En el tablero de ajedrez el peón lucha directamente (en desigualdad de condiciones, es cierto, pero lo hace) contra la reina, contra el rey e incluso lo puede jaquear.
En la política real eso lamentablemente no pasa.
Los peones no peleamos con el rey, con la reina o con algún alfil, a los caballos y las torres los vemos solo muy de lejos, en televisión.
La triste realidad es que los peones nos peleamos entre nosotros mismos para mejor provecho de las torres, de los caballos, de los alfiles, de la reina y del rey, que están en otro tablero.
Esa es la ingeniería social que el dominante hace para resolver el problema de su inferioridad numérica.
Al poder le sería inviable un enfrentamiento con el 99% de los peones, sería rápidamente destruido y devorado por estos peones.
Entonces el poder manipula a los peones para que estén bien ocupados peleándose los unos contra los otros.

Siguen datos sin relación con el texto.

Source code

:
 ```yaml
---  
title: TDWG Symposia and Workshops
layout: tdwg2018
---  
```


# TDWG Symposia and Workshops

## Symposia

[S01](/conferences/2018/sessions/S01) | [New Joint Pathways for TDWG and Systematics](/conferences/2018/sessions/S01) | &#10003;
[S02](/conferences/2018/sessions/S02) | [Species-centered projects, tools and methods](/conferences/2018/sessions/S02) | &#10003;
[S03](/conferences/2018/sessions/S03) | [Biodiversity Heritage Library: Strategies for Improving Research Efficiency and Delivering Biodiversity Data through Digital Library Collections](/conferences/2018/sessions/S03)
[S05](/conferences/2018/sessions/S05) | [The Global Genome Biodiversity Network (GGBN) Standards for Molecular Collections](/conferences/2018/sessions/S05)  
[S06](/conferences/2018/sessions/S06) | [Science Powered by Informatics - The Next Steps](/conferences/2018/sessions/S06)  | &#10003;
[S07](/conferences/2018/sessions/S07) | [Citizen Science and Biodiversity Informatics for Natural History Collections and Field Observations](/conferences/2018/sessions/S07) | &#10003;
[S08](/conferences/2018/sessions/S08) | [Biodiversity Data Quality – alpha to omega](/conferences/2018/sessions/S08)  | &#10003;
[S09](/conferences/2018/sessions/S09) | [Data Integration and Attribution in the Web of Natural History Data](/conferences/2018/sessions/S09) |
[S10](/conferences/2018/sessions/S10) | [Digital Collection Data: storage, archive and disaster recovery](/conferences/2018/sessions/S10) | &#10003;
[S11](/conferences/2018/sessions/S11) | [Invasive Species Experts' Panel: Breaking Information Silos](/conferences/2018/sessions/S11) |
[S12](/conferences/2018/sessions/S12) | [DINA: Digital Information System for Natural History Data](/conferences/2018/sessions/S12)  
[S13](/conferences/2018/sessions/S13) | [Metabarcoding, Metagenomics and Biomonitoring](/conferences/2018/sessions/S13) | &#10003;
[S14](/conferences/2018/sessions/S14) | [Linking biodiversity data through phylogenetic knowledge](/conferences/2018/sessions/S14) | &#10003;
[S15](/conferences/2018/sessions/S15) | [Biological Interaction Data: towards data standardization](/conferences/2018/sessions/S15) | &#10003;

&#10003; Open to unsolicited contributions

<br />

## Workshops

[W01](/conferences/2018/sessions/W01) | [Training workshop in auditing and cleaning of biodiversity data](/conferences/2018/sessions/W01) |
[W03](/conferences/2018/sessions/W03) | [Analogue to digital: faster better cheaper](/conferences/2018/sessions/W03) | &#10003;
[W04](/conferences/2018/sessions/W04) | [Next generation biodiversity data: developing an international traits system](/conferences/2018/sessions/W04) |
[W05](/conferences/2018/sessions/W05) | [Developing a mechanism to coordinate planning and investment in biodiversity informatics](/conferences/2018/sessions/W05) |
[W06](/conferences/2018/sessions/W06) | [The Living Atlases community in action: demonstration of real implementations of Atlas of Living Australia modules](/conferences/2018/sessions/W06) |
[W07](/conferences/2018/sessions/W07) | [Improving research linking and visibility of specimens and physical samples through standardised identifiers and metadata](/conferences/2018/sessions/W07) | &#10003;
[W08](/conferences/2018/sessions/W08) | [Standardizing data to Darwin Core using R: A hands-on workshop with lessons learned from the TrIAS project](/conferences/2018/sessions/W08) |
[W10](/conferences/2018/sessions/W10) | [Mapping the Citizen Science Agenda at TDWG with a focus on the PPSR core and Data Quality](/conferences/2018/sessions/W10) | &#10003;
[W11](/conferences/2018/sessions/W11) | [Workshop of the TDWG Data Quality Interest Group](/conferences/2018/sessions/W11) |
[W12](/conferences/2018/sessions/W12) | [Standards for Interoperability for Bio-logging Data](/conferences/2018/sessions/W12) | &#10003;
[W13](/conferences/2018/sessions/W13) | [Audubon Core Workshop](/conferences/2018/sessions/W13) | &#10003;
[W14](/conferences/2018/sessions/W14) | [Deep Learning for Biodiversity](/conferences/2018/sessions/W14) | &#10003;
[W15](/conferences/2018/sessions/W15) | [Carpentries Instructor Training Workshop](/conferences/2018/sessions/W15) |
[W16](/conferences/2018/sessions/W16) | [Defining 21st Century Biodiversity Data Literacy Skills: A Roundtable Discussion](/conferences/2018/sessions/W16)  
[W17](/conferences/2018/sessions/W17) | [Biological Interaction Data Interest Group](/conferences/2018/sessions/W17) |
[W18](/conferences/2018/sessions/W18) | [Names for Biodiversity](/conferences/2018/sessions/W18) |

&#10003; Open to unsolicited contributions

Y esa ingeniería social se hace con ideología, es con la ideología como el poder manipula a los subalternos para que luchen mutuamente en horizontal y no se unan para luchar en vertical contra la minoría dominante.
Toda ideología es horizontal, son los trabajadores de izquierda contra los trabajadores de derecha, son los trabajadores creyentes contra los trabajadores ateos, los trabajadores varones contra las trabajadoras mujeres y así hasta el infinito.
Hasta el infinito, siempre hay una grieta ideológica horizontal para dividir a los subalternos y para que estos nunca vean que la única grieta real y permanente es vertical, es la grieta entre los de abajo que somos más del 99% y los de arriba que son un puñadito de gatos.
Por más profunda que parezca una diferencia ideológica entre dos trabajadores, esa diferencia es ínfima si la comparamos con la diferencia entre los intereses de ambos trabajadores y un financista de las élites globales o un oligarca local rentista.
Entonces la diferencia ideológica es humo, humo para que seamos enemigos entre los de abajo y el de arriba siga ganando el juego.
La ideología es veneno y es enemiga de los intereses permanentes del pueblo.